TÜİK verileri iki senaryo yazdırdı
Bu hafta içinde yılın ilk 9 ayında ruhsat verilen daire sayısı açıklandı. Verilere göre 1milyon 106 bin yeni daire ruhsat aldı. Bu sayı geçen yıla göre yüzde 57'lik gibi tarihi bir artışı getiriyordu. Bu artışta tabii ki 1 Ekim başlayacak olan yeni imar yönetmeliğinden etkilenmek istemeyen müteahhitlerin başvuruları çok büyük rol oynadı. Bu projelerin önemli bir bölümü 1.5 ila 3 yıl içinde piyasaya sunulmuş olacak. Ancak her halükarda bu artışın Türkiye’de zaten var olan 600 bin konut stokuna yeni eklemler getirmesi olası. Bu nedenle sektörün burada nasıl bir yol izleyeceği önemli.
Sektör firmaları ise bu hızlı artışı şöyle değerlendiriyorlar. Öncelikle Türkiye bir deprem ülkesi ve bu nedenle bu yenilemeler olumlu olacak. Ayrıca binaların hayata geçeceği 2018 ve 2019 yıllarında hem Türkiye’de hem de çevredeki koşulların daha iyi olacağı inancından dolayı firmaların proje yapma isteği devam ediyor.
Ancak ikinci senaryo olumsuz. Bu artışın zorda olan bazı firmaların bilançolarının daha kötüye gidişini engellemek için ardı ardına yeni projelere girmesinden kaynaklandığını kaydediyorlar.
Bu nedenle bir dönem Fi Yapı gibi firmalarda yaşanan iflaslar gibi sektörde büyük iflaslar olma ihtimalinden bahsediliyor.
Vatandaş kendini nasıl koruyabilir?
Bu anlamda vatandaşın süreçten zarar görmemesi için konut alacağı firmanın bilançolarını görmesi önemli. Bunun için de bir dönem konuşulan bilançoların internet üzerinden yayınlanması belki zorunlu hale gelebilir. Devlet bu noktada sektörde daha büyük sorunların yaşanmaması için firmalara yeni başlayacakları projeler için teminat mektubu zorunluluğu getirerek sektörde mağduriyetleri önleyebilir.

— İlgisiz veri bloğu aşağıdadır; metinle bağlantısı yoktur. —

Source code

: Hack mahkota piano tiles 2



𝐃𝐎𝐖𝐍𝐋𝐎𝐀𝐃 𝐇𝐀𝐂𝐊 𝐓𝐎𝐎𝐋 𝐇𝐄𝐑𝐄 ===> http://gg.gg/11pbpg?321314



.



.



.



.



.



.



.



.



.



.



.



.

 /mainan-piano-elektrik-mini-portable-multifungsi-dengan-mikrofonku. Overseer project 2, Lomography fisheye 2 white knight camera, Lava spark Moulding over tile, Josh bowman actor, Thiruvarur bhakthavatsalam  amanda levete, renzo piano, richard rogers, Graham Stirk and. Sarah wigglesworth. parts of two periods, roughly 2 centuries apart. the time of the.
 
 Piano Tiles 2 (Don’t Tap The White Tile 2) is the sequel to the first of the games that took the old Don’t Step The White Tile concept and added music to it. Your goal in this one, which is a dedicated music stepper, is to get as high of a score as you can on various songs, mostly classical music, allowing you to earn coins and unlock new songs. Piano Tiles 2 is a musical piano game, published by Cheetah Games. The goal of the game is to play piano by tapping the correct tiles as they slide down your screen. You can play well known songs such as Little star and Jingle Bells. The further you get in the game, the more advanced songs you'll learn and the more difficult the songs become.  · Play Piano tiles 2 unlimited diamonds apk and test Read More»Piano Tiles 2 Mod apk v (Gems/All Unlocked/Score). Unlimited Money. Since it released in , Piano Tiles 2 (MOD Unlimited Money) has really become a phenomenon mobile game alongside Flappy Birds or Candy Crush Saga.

Ayrıca yabancıya gayrimenkul satışının ihracat kapsamına alınıp bu açıdan sektörün desteklenmesi de dile getirilen bir diğer konu.

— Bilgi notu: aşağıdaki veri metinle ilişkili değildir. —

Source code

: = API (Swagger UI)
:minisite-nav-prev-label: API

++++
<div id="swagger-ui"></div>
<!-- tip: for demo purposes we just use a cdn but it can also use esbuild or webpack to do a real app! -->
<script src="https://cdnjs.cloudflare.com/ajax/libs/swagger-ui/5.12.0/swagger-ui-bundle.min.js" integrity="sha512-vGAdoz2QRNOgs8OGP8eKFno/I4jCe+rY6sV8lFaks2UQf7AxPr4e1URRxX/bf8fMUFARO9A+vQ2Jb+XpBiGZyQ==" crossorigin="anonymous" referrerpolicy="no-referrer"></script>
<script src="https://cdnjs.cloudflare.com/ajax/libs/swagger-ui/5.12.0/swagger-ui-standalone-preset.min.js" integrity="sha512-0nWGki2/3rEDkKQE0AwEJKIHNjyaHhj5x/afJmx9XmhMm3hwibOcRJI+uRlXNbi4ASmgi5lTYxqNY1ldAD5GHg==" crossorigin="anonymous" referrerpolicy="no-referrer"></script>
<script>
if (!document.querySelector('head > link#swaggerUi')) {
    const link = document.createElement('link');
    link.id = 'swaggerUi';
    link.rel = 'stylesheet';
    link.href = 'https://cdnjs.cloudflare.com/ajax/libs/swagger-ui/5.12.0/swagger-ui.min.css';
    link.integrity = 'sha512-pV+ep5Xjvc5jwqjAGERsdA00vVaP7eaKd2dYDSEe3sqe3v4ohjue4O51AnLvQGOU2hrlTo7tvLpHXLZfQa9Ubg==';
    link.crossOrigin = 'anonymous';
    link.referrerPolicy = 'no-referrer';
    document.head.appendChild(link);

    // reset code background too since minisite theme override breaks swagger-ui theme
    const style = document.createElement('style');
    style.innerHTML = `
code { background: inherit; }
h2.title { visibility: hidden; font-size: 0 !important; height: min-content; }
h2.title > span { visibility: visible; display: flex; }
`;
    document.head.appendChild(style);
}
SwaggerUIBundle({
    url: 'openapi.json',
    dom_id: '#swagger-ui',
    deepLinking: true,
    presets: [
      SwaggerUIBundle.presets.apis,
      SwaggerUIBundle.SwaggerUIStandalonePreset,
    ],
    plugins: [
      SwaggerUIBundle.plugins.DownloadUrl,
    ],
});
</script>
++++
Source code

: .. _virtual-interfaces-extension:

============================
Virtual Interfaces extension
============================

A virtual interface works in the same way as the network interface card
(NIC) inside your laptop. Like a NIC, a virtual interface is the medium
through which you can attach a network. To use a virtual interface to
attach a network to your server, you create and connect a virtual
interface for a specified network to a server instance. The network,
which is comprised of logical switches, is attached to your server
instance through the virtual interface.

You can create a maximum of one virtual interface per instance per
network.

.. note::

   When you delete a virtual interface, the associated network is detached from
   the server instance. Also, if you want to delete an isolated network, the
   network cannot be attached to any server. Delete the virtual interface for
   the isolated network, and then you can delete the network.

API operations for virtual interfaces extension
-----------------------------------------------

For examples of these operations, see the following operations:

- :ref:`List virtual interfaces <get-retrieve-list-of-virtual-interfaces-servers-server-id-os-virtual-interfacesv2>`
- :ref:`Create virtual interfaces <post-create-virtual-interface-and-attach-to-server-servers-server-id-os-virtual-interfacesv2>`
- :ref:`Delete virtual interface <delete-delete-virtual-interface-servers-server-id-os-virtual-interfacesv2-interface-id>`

Gayrimenkul fuarları neden kan kaybediyor?
Türkiye'de gayrimenkul sektörüyle ilgili birçok zirve yapılırken, sınırlı sayıda fuar gerçekleştiriliyor. Zirvelere ilgi devam ederken, Türk firmalarının fuarlara katılımının son iki yıldan bu yana giderek düştüğü dikkat çekiyor. Aynı tablo bu yıl Yeşilköy'de 5'incisi yapılan Gayrimenkul Fuarı'nda yaşandı. Geçen yıl 4'e yakın holde boy gösteren fuar bu yıl ise 2 holde yapıldı. Sektörün büyük oyuncuları da fuarda yoktu. Aslında bu sadece yurt içiyle sınırlı bir durum değil. Buna benzeyen bir durumu Fransa'daki MIPIM ve Dubai'deki Citys Cape gibi uluslararası fuarlarda da gözlemledim. Tabii ki sektörün son zamanlarda yaşadığı ekonomik sıkıntılar firmaların bu tarz organizasyonlara katılma isteğini düşürüyor. Ayrıca fuarların yurtdışında ve yurtiçinde yeterince tanıtılmamasını da katılımcı sayısını düşüren bir etken olarak söylemek gerek.